Как же повел себя Иов XX века? Он вообразил, что через горнило бедствий ведет его могучая рука к «великому подвигу, к великой жертве» и что «всю жизнь его Бог обратил в пустыню, но лишь для того, чтобы не блуждал он по старым, изъезженным дорогам... а искал нового и смелого пути. Вчерашний столб дыма и огня — разве он не был тем огненным столбом, что указывал евреям дорогу в бездорожной пустыне?.. Он избран». Трижды пронзила его эта мысль: «Он избран». С точки зрения святых отцов, писавших о подобных состояниях духа, Василием Фивейским овладела гордыня, сознание собственной избранности, приравнивающей его к самому Христу. И он пошел к своему «подвигу» . Но для этого нужно было ему, священнику, полюбить сирых мира сего, и он полюбил человека, сбросил «с себя последнее, связывавшее его с прошлым и суетными заботами о жизни». Исповедовал людей и начинал понимать человеческое горе: «Все плачут. И нет помощи!» Что же плохого в такой перемене в отношении к миру? Проанализируем образцы его внутренней речи: «весь живой мир принес ему муки и слезы и ждет от него помощи*, «не согрешил ни он, ни его родители, но это для того, чтобы на нем явилось дело Божие». На похоронах жителя Мосягина о. Василий решил явить дело Божие и воскресить покойника, подобно Христу, оживившему Лазаря. Торжественно, с царственной простотой трижды произнес он: «Семен! Тебе говорю, встань!» Но не встал Семен... О. Василий потрясен, но говорит спокойно, с «зловещей выразительностью бури»: «Ты обмануть меня хочешь? Так зачем же я верил? Так зачем же Ты дал мне любовь к людям и жалость — чтобы посмеяться надо мною? Так зачем же всю жизнь мою Ты держал меня в плену? В рабстве, в оковах? Ни мысли свободной! Ни чувства! Ни вздоха! Все одним Тобою, все для Тебя! Один Ты! Ну, явись же — я жду!» Этот потрясающий монолог, обращенный к Богу, разрешается бешеным криком: «Ты должен! Отдай ему жизнь! Ему не нужно рая. Тут его дети!» Он приказывает Богу и... кажется ему, что в последний момент опускаются своды, прогибается пол, падает все и рушится мир, небо охвачено огнем. Перед нами ницшеанский бунт человека, охваченного гордыней, самообманом, чувствующим свою избранность и способность влиять на человеческие судьбы. О. Василий, в отличие от Иова, поверил в незыблемость Божественной власти на земле, но вступил в своеобразное соглашение с Господом: *Ты мне, я тебе».

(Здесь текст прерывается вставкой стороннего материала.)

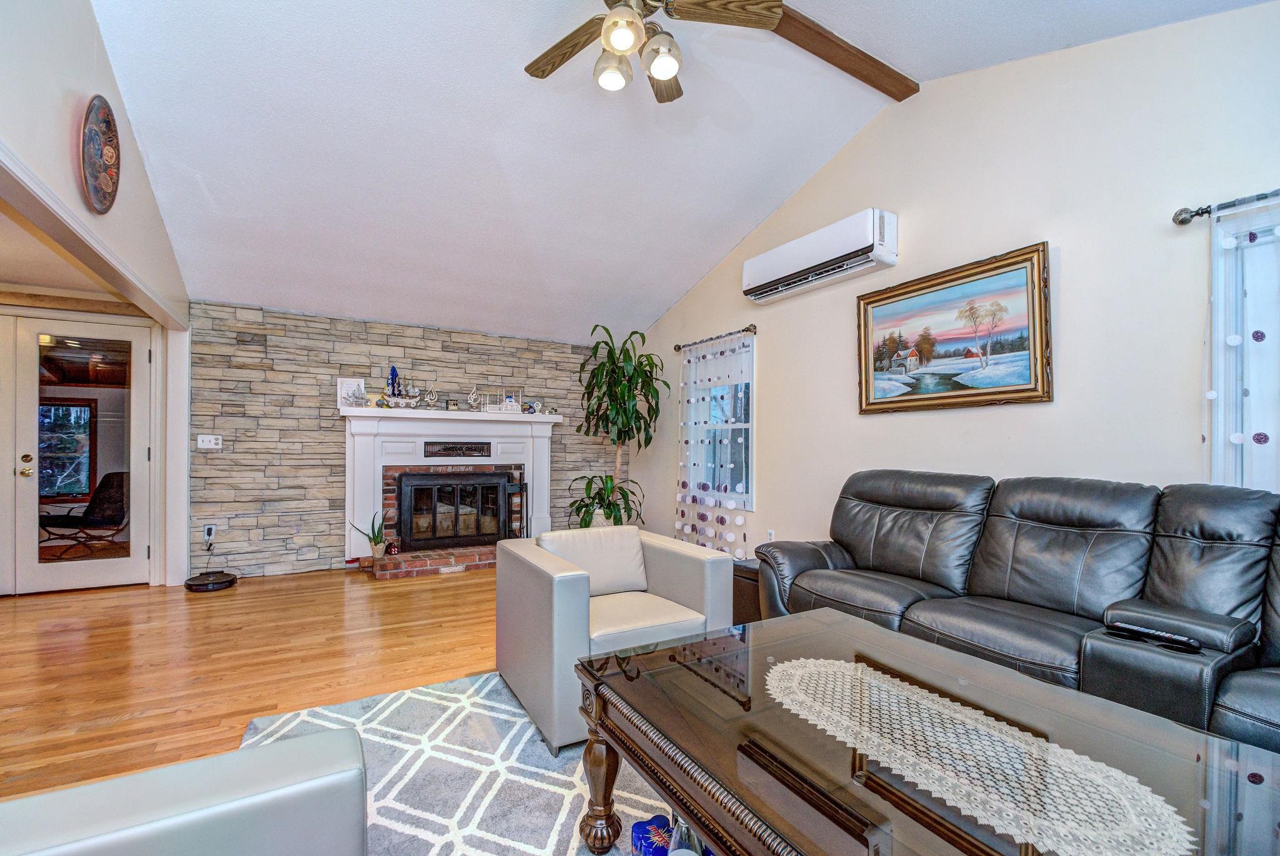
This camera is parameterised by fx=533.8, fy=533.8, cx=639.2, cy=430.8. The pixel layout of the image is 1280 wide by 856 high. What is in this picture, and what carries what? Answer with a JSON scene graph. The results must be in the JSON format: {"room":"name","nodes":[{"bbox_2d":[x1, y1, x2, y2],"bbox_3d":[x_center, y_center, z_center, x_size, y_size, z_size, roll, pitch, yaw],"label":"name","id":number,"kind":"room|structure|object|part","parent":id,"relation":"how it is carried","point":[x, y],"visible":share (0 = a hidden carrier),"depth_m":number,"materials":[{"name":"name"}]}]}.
{"room":"living room","nodes":[
{"label":"living room","id":0,"kind":"room"},
{"bbox_2d":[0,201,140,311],"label":"entry ceiling","id":1,"kind":"structure","parent":0,"point":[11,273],"depth_m":3.44,"materials":[{"name":"paint"}]},
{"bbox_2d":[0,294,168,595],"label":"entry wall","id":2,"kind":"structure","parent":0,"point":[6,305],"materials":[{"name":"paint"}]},
{"bbox_2d":[7,311,156,592],"bbox_3d":[-4.373,0.197,4.160,0.925,2.034,0.142,1,-1,-30],"label":"glass door","id":3,"kind":"structure","parent":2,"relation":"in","point":[59,582],"depth_m":4.15,"materials":[{"name":"white glass"}]},
{"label":"door handle","id":4,"kind":"part","parent":3,"relation":"part of","materials":[{"name":"gold metal"}]},
{"bbox_2d":[0,0,193,592],"bbox_3d":[-2.294,-0.706,1.862,0.137,3.163,5.563,1,-1,-30],"label":"left wall","id":5,"kind":"structure","parent":0,"point":[89,25],"depth_m":2.31,"materials":[{"name":"white paint"}]},
{"bbox_2d":[79,93,121,215],"bbox_3d":[-2.580,-1.305,2.560,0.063,0.518,0.437,1,-1,-30],"label":"decorative plate","id":6,"kind":"object","parent":5,"relation":"attached to","point":[106,120],"visible":1,"depth_m":2.53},
{"bbox_2d":[0,561,502,800],"bbox_3d":[-0.986,1.244,1.989,6.618,0.098,7.771,1,-1,-30],"label":"floor","id":7,"kind":"structure","parent":0,"point":[392,594],"depth_m":2.82,"materials":[{"name":"brown wood"}]},
{"bbox_2d":[183,570,236,591],"bbox_3d":[-3.383,1.185,4.231,0.332,0.086,0.344,1,-1,-30],"label":"robot vacuum","id":8,"kind":"object","parent":7,"relation":"on","point":[206,587],"visible":0.99,"depth_m":4.14,"materials":[{"name":"black plastic"}]},
{"bbox_2d":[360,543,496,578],"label":"brick hearth","id":9,"kind":"object","parent":7,"relation":"on","point":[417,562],"visible":0.64,"depth_m":4.66,"materials":[{"name":"red brick"}]},
{"bbox_2d":[355,511,388,558],"bbox_3d":[-2.346,0.898,4.706,0.296,0.422,0.253,0,-1,19],"label":"potted plant","id":10,"kind":"object","parent":9,"relation":"on","point":[377,552],"visible":0.96,"depth_m":4.69,"materials":[{"name":"green plant"}]},
{"bbox_2d":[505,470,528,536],"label":"fireplace tool set","id":11,"kind":"object","parent":9,"relation":"on","point":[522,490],"visible":0.78,"depth_m":5.21,"materials":[{"name":"black metal"}]},
{"bbox_2d":[230,666,683,855],"bbox_3d":[0.236,1.184,1.434,2.690,0.013,3.085,1,-1,-30],"label":"area rug","id":12,"kind":"object","parent":7,"relation":"on","point":[424,697],"visible":0.4,"depth_m":1.84,"materials":[{"name":"carpet"}]},
{"bbox_2d":[0,726,367,855],"bbox_3d":[-0.723,0.756,0.477,0.901,0.804,0.993,1,-1,-30],"label":"armchair","id":13,"kind":"object","parent":12,"relation":"on","point":[311,789],"visible":0.99,"depth_m":0.82,"materials":[{"name":"grey leather"}]},
{"bbox_2d":[496,522,734,753],"bbox_3d":[-0.133,0.837,2.461,0.830,0.712,0.850,1,-1,-30],"label":"armchair","id":14,"kind":"object","parent":12,"relation":"on","point":[690,562],"visible":0.84,"depth_m":2.29,"materials":[{"name":"grey leather"}]},
{"bbox_2d":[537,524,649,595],"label":"cushion","id":15,"kind":"object","parent":14,"relation":"on","point":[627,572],"visible":0.81,"depth_m":2.59,"materials":[{"name":"leather"}]},
{"bbox_2d":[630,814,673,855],"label":"blue container","id":16,"kind":"object","parent":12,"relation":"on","point":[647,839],"visible":0.87,"depth_m":1.44,"materials":[{"name":"blue"}]},
{"bbox_2d":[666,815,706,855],"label":"glass bottle","id":17,"kind":"object","parent":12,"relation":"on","point":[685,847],"visible":0.65,"depth_m":1.26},
{"bbox_2d":[577,606,1279,855],"bbox_3d":[0.629,0.924,1.154,1.016,0.483,1.580,1,-1,-30],"label":"coffee table","id":18,"kind":"object","parent":12,"relation":"on","point":[717,839],"visible":0.83,"depth_m":1.16,"materials":[{"name":"brown"}]},
{"bbox_3d":[-0.111,0.971,1.522,0.100,0.359,0.101,1,-1,-30],"label":"wooden leg","id":19,"kind":"part","parent":18,"relation":"part of","materials":[{"name":"brown wood"}]},
{"bbox_2d":[762,655,1196,855],"bbox_3d":[0.615,0.666,1.181,0.415,0.003,0.934,1,-1,-30],"label":"lace doily","id":20,"kind":"object","parent":18,"relation":"on","point":[957,707],"visible":0.99,"depth_m":1.05,"materials":[{"name":"beige fabric"}]},
{"bbox_2d":[574,323,668,527],"bbox_3d":[-0.262,0.060,5.456,1.014,2.207,1.041,1,-1,-30],"label":"potted plant","id":21,"kind":"object","parent":7,"relation":"on","point":[624,415],"visible":0.93,"depth_m":5.39,"materials":[{"name":"green plant"}]},
{"bbox_2d":[731,556,763,624],"bbox_3d":[0.779,1.015,3.358,0.463,0.387,0.398,1,-1,-30],"label":"side table","id":22,"kind":"object","parent":7,"relation":"on","point":[755,579],"visible":0.23,"depth_m":3.20,"materials":[{"name":"brown wood"}]},
{"bbox_2d":[753,468,1279,757],"bbox_3d":[1.643,0.690,2.123,1.010,0.979,2.677,1,-1,-30],"label":"leather sofa","id":23,"kind":"object","parent":7,"relation":"on","point":[880,502],"visible":0.83,"depth_m":2.04,"materials":[{"name":"leather"}]},
{"bbox_2d":[1105,620,1200,650],"bbox_3d":[1.576,0.627,1.647,0.044,0.023,0.200,1,-1,-30],"label":"remote control","id":24,"kind":"object","parent":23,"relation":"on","point":[1168,637],"visible":0.98,"depth_m":1.63,"materials":[{"name":"black plastic"}]},
{"bbox_2d":[185,301,626,578],"bbox_3d":[-1.921,0.105,5.413,4.151,2.301,0.196,1,-1,-30],"label":"stone wall","id":25,"kind":"structure","parent":0,"point":[339,500],"depth_m":4.76,"materials":[{"name":"grey stone"}]},
{"bbox_2d":[202,523,216,541],"bbox_3d":[-3.522,0.834,4.372,0.071,0.126,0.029,1,-1,-30],"label":"wall socket","id":26,"kind":"object","parent":25,"relation":"attached to","point":[206,537],"visible":0.93,"depth_m":4.37,"materials":[{"name":"white plastic"}]},
{"bbox_2d":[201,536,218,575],"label":"power cord","id":27,"kind":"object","parent":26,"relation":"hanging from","point":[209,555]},
{"bbox_2d":[196,433,222,449],"bbox_3d":[-3.540,0.089,4.391,0.156,0.114,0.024,1,-1,-30],"label":"light switch","id":28,"kind":"object","parent":25,"relation":"attached to","point":[211,442],"visible":0.99,"depth_m":4.39,"materials":[{"name":"white plastic"}]},
{"bbox_2d":[340,406,562,573],"bbox_3d":[-1.716,0.537,5.148,2.089,1.408,0.475,1,-1,-30],"label":"fireplace","id":29,"kind":"object","parent":25,"relation":"attached to","point":[504,440],"visible":0.8,"depth_m":5.07,"materials":[{"name":"white paint"}]},
{"bbox_2d":[336,377,366,406],"bbox_3d":[-2.614,-0.346,4.839,0.214,0.265,0.074,1,-1,-30],"label":"picture frame","id":30,"kind":"object","parent":29,"relation":"on","point":[349,382],"visible":0.85,"depth_m":4.82,"materials":[{"name":"white"}]},
{"bbox_2d":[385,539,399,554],"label":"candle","id":31,"kind":"object","parent":29,"relation":"on","point":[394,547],"visible":0.98,"depth_m":4.73,"materials":[{"name":"red"}]},
{"bbox_2d":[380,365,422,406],"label":"model ship","id":32,"kind":"object","parent":29,"relation":"on","point":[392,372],"visible":0.99,"depth_m":4.93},
{"bbox_2d":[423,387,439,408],"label":"figurine","id":33,"kind":"object","parent":29,"relation":"on","point":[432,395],"visible":0.99,"depth_m":5.11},
{"bbox_2d":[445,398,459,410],"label":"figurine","id":34,"kind":"object","parent":29,"relation":"on","point":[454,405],"visible":0.99,"depth_m":5.15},
{"bbox_2d":[397,468,512,548],"bbox_3d":[-1.753,0.733,5.113,1.030,0.695,0.140,1,-1,-30],"label":"fireplace screen","id":35,"kind":"object","parent":29,"relation":"in","point":[457,507],"visible":0.99,"depth_m":5.05,"materials":[{"name":"black metal"}]},
{"bbox_2d":[421,440,491,457],"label":"vent","id":36,"kind":"object","parent":29,"relation":"in","point":[479,450],"visible":0.99,"depth_m":5.16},
{"bbox_2d":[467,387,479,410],"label":"figurine","id":37,"kind":"object","parent":29,"relation":"on","point":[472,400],"visible":0.99,"depth_m":5.30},
{"bbox_2d":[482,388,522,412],"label":"model building","id":38,"kind":"object","parent":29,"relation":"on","point":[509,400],"visible":0.95,"depth_m":5.46,"materials":[{"name":"white"}]},
{"bbox_2d":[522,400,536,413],"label":"figurine","id":39,"kind":"object","parent":29,"relation":"on","point":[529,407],"visible":0.98,"depth_m":5.57,"materials":[{"name":"blue"}]},
{"bbox_2d":[80,0,1277,343],"bbox_3d":[-0.334,-1.803,2.814,4.845,0.568,7.187,1,-1,-30],"label":"ceiling","id":40,"kind":"structure","parent":0,"point":[667,302],"depth_m":3.22,"materials":[{"name":"white paint"}]},
{"bbox_2d":[523,0,783,101],"bbox_3d":[-0.018,-1.761,2.227,1.121,0.612,1.115,0,-1,-12],"label":"ceiling fan","id":41,"kind":"object","parent":40,"relation":"hanging from","point":[670,70],"visible":0.98,"depth_m":2.21,"materials":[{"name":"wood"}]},
{"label":"fan blade","id":42,"kind":"part","parent":41,"relation":"part of","materials":[{"name":"brown wood"}]},
{"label":"globe","id":43,"kind":"part","parent":41,"relation":"part of","materials":[{"name":"white glass"}]},
{"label":"globe","id":44,"kind":"part","parent":41,"relation":"part of","materials":[{"name":"glass"}]},
{"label":"globe","id":45,"kind":"part","parent":41,"relation":"part of","materials":[{"name":"white glass"}]},
{"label":"fan blade","id":46,"kind":"part","parent":41,"relation":"part of","materials":[{"name":"brown wood"}]},
{"bbox_2d":[765,4,918,100],"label":"ceiling beam","id":47,"kind":"structure","parent":40,"relation":"attached to","point":[822,35],"depth_m":2.94,"materials":[{"name":"brown wood"}]},
{"bbox_2d":[631,1,1279,558],"bbox_3d":[1.718,-0.419,3.344,0.156,3.367,7.003,1,-1,-30],"label":"right wall","id":48,"kind":"structure","parent":0,"point":[870,425],"depth_m":2.70,"materials":[{"name":"paint"}]},
{"bbox_2d":[671,324,756,350],"bbox_3d":[0.670,-0.850,4.877,0.125,0.070,1.214,1,-1,-30],"label":"curtain rod","id":49,"kind":"object","parent":48,"relation":"attached to","point":[747,330],"visible":0.89,"depth_m":4.73,"materials":[{"name":"brown metal"}]},
{"bbox_2d":[675,335,751,555],"bbox_3d":[0.630,0.192,4.774,0.091,1.982,1.062,1,-1,-30],"label":"curtain","id":50,"kind":"object","parent":49,"relation":"hanging from","point":[680,495],"visible":0.78,"depth_m":4.75,"materials":[{"name":"white fabric"}]},
{"bbox_2d":[683,333,754,508],"bbox_3d":[0.753,-0.045,4.894,0.146,1.539,1.010,1,-1,-30],"label":"window","id":51,"kind":"structure","parent":48,"relation":"in","point":[750,415],"depth_m":4.91,"materials":[{"name":"glass"}]},
{"bbox_2d":[765,528,774,542],"bbox_3d":[1.030,0.836,4.207,0.013,0.120,0.072,1,-1,-30],"label":"wall socket","id":52,"kind":"object","parent":48,"relation":"attached to","point":[770,532],"visible":0.93,"depth_m":4.20,"materials":[{"name":"white plastic"}]},
{"bbox_2d":[743,207,898,305],"bbox_3d":[1.237,-1.205,3.788,0.230,0.331,1.222,1,-1,-30],"label":"air conditioner","id":53,"kind":"object","parent":48,"relation":"attached to","point":[797,265],"visible":0.98,"depth_m":3.58,"materials":[{"name":"white plastic"}]},
{"bbox_2d":[856,240,1053,414],"bbox_3d":[1.748,-0.533,3.114,0.047,0.814,1.128,1,-1,-30],"label":"framed painting","id":54,"kind":"object","parent":48,"relation":"attached to","point":[867,302],"visible":0.99,"depth_m":3.00},
{"bbox_2d":[1172,188,1279,225],"bbox_3d":[2.630,-0.885,1.508,0.133,0.066,1.644,1,-1,-30],"label":"curtain rod","id":55,"kind":"object","parent":48,"relation":"attached to","point":[1180,220],"visible":0.89,"depth_m":2.11,"materials":[{"name":"metal"}]},
{"bbox_2d":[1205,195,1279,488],"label":"curtain","id":56,"kind":"object","parent":55,"relation":"hanging from","point":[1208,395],"visible":0.62,"depth_m":2.04,"materials":[{"name":"white fabric"}]},
{"bbox_2d":[1208,200,1279,490],"bbox_3d":[2.664,-0.160,1.640,0.146,1.369,1.263,1,-1,-30],"label":"window","id":57,"kind":"structure","parent":48,"relation":"in","point":[1275,397],"depth_m":2.09,"materials":[{"name":"white"}]},
{"label":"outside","id":58,"kind":"structure","parent":0,"visible":0},
{"bbox_2d":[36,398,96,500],"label":"porch window","id":59,"kind":"structure","parent":58,"point":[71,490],"depth_m":7.25,"materials":[{"name":"glass"}]},
{"label":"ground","id":60,"kind":"structure","parent":58,"visible":0},
{"bbox_2d":[38,468,129,556],"bbox_3d":[-5.820,0.874,5.600,0.748,0.857,0.760,0,-1,13],"label":"chair","id":61,"kind":"object","parent":60,"relation":"on","point":[119,480],"visible":0.79,"depth_m":5.65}
]}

Почему же рассказы Л. Андреева кончаются трагически, его герои или сходят с ума, или гибнут? Потому что его герои, будь то студент, солдат-интеллигент или священник, возомнили себя богами, имеющими право перешагнуть через древнюю и вечную мораль и вершить судьбы мира...

Три больших имени — А. И. Куприн, И. А. Бунин, Л. Н. Андреев — обозначили пути развития русской прозы в начале XX в., время, которое художник А. Бенуа в 1912 г. назвал трагическим.